EXERCISE: Please repeat the data shown below, word for word.

(Dataset entries)
########

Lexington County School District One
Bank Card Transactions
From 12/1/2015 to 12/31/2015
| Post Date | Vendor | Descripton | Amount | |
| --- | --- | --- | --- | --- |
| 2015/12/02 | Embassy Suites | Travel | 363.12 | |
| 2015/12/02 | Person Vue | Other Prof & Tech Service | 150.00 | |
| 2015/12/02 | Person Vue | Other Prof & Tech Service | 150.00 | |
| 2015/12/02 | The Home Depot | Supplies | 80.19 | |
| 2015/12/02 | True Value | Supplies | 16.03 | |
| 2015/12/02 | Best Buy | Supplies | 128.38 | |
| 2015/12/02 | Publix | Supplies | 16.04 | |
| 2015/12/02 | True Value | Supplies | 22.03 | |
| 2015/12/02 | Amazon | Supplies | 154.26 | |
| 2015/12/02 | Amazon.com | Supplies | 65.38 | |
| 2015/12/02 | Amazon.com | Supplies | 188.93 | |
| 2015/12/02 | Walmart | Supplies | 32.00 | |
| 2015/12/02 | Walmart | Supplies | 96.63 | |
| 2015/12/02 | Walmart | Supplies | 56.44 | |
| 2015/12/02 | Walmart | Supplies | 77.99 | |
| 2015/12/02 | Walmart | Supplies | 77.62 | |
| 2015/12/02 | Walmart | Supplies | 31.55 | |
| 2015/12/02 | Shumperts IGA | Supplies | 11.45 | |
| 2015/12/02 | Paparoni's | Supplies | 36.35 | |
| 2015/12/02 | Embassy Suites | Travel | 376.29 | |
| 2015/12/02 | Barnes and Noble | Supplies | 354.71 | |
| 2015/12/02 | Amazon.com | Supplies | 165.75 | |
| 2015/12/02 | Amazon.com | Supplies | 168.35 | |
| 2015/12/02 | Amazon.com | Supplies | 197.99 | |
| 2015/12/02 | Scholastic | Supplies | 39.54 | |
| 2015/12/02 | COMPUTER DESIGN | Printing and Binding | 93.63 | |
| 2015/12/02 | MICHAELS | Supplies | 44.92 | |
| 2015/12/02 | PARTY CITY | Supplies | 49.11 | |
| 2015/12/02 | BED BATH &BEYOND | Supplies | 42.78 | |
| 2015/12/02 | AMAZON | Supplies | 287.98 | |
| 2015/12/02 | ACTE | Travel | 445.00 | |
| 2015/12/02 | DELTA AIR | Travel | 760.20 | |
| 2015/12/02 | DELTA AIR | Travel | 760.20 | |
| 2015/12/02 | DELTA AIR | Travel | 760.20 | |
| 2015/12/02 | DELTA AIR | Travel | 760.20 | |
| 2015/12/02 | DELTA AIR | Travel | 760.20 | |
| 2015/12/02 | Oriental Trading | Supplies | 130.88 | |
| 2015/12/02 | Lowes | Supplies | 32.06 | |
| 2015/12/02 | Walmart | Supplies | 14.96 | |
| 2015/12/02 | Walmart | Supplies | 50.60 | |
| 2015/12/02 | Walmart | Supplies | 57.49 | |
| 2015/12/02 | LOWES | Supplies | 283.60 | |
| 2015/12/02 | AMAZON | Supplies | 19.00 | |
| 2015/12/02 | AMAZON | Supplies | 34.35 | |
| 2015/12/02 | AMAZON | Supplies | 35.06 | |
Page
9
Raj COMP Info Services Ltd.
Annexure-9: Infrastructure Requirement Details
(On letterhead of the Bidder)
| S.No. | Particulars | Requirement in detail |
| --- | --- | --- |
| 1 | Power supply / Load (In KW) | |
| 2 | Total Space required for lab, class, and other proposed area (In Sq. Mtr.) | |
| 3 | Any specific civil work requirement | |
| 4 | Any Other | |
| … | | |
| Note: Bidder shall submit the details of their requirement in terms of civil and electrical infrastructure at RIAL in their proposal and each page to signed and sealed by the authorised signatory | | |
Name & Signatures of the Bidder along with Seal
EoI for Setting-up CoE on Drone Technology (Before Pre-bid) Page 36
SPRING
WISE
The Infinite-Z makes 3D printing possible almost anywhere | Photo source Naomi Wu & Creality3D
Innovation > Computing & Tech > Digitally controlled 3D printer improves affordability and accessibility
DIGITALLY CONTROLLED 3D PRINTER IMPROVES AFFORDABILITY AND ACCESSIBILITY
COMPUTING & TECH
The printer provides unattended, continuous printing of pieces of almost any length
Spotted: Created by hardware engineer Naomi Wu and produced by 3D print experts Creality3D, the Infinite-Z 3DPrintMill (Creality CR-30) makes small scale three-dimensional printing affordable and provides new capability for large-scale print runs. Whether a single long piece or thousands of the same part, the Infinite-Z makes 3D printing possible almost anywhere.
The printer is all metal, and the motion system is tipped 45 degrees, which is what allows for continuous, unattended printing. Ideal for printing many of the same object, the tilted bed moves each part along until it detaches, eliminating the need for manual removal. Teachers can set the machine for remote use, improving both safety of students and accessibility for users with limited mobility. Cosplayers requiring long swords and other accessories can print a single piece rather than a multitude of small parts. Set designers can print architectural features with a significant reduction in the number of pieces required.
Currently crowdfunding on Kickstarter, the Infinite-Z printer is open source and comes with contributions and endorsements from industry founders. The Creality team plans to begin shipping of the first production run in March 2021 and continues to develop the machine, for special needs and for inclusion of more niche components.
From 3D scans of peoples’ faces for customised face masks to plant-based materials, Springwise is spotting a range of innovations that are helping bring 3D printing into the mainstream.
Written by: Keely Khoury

########

RESULT:
Lexington County School District One
Bank Card Transactions
From 12/1/2015 to 12/31/2015
| Post Date | Vendor | Descripton | Amount | |
| --- | --- | --- | --- | --- |
| 2015/12/02 | Embassy Suites | Travel | 363.12 | |
| 2015/12/02 | Person Vue | Other Prof & Tech Service | 150.00 | |
| 2015/12/02 | Person Vue | Other Prof & Tech Service | 150.00 | |
| 2015/12/02 | The Home Depot | Supplies | 80.19 | |
| 2015/12/02 | True Value | Supplies | 16.03 | |
| 2015/12/02 | Best Buy | Supplies | 128.38 | |
| 2015/12/02 | Publix | Supplies | 16.04 | |
| 2015/12/02 | True Value | Supplies | 22.03 | |
| 2015/12/02 | Amazon | Supplies | 154.26 | |
| 2015/12/02 | Amazon.com | Supplies | 65.38 | |
| 2015/12/02 | Amazon.com | Supplies | 188.93 | |
| 2015/12/02 | Walmart | Supplies | 32.00 | |
| 2015/12/02 | Walmart | Supplies | 96.63 | |
| 2015/12/02 | Walmart | Supplies | 56.44 | |
| 2015/12/02 | Walmart | Supplies | 77.99 | |
| 2015/12/02 | Walmart | Supplies | 77.62 | |
| 2015/12/02 | Walmart | Supplies | 31.55 | |
| 2015/12/02 | Shumperts IGA | Supplies | 11.45 | |
| 2015/12/02 | Paparoni's | Supplies | 36.35 | |
| 2015/12/02 | Embassy Suites | Travel | 376.29 | |
| 2015/12/02 | Barnes and Noble | Supplies | 354.71 | |
| 2015/12/02 | Amazon.com | Supplies | 165.75 | |
| 2015/12/02 | Amazon.com | Supplies | 168.35 | |
| 2015/12/02 | Amazon.com | Supplies | 197.99 | |
| 2015/12/02 | Scholastic | Supplies | 39.54 | |
| 2015/12/02 | COMPUTER DESIGN | Printing and Binding | 93.63 | |
| 2015/12/02 | MICHAELS | Supplies | 44.92 | |
| 2015/12/02 | PARTY CITY | Supplies | 49.11 | |
| 2015/12/02 | BED BATH &BEYOND | Supplies | 42.78 | |
| 2015/12/02 | AMAZON | Supplies | 287.98 | |
| 2015/12/02 | ACTE | Travel | 445.00 | |
| 2015/12/02 | DELTA AIR | Travel | 760.20 | |
| 2015/12/02 | DELTA AIR | Travel | 760.20 | |
| 2015/12/02 | DELTA AIR | Travel | 760.20 | |
| 2015/12/02 | DELTA AIR | Travel | 760.20 | |
| 2015/12/02 | DELTA AIR | Travel | 760.20 | |
| 2015/12/02 | Oriental Trading | Supplies | 130.88 | |
| 2015/12/02 | Lowes | Supplies | 32.06 | |
| 2015/12/02 | Walmart | Supplies | 14.96 | |
| 2015/12/02 | Walmart | Supplies | 50.60 | |
| 2015/12/02 | Walmart | Supplies | 57.49 | |
| 2015/12/02 | LOWES | Supplies | 283.60 | |
| 2015/12/02 | AMAZON | Supplies | 19.00 | |
| 2015/12/02 | AMAZON | Supplies | 34.35 | |
| 2015/12/02 | AMAZON | Supplies | 35.06 | |
Page
9
Raj COMP Info Services Ltd.
Annexure-9: Infrastructure Requirement Details
(On letterhead of the Bidder)
| S.No. | Particulars | Requirement in detail |
| --- | --- | --- |
| 1 | Power supply / Load (In KW) | |
| 2 | Total Space required for lab, class, and other proposed area (In Sq. Mtr.) | |
| 3 | Any specific civil work requirement | |
| 4 | Any Other | |
| … | | |
| Note: Bidder shall submit the details of their requirement in terms of civil and electrical infrastructure at RIAL in their proposal and each page to signed and sealed by the authorised signatory | | |
Name & Signatures of the Bidder along with Seal
EoI for Setting-up CoE on Drone Technology (Before Pre-bid) Page 36
SPRING
WISE
The Infinite-Z makes 3D printing possible almost anywhere | Photo source Naomi Wu & Creality3D
Innovation > Computing & Tech > Digitally controlled 3D printer improves affordability and accessibility
DIGITALLY CONTROLLED 3D PRINTER IMPROVES AFFORDABILITY AND ACCESSIBILITY
COMPUTING & TECH
The printer provides unattended, continuous printing of pieces of almost any length
Spotted: Created by hardware engineer Naomi Wu and produced by 3D print experts Creality3D, the Infinite-Z 3DPrintMill (Creality CR-30) makes small scale three-dimensional printing affordable and provides new capability for large-scale print runs. Whether a single long piece or thousands of the same part, the Infinite-Z makes 3D printing possible almost anywhere.
The printer is all metal, and the motion system is tipped 45 degrees, which is what allows for continuous, unattended printing. Ideal for printing many of the same object, the tilted bed moves each part along until it detaches, eliminating the need for manual removal. Teachers can set the machine for remote use, improving both safety of students and accessibility for users with limited mobility. Cosplayers requiring long swords and other accessories can print a single piece rather than a multitude of small parts. Set designers can print architectural features with a significant reduction in the number of pieces required.
Currently crowdfunding on Kickstarter, the Infinite-Z printer is open source and comes with contributions and endorsements from industry founders. The Creality team plans to begin shipping of the first production run in March 2021 and continues to develop the machine, for special needs and for inclusion of more niche components.
From 3D scans of peoples’ faces for customised face masks to plant-based materials, Springwise is spotting a range of innovations that are helping bring 3D printing into the mainstream.
Written by: Keely Khoury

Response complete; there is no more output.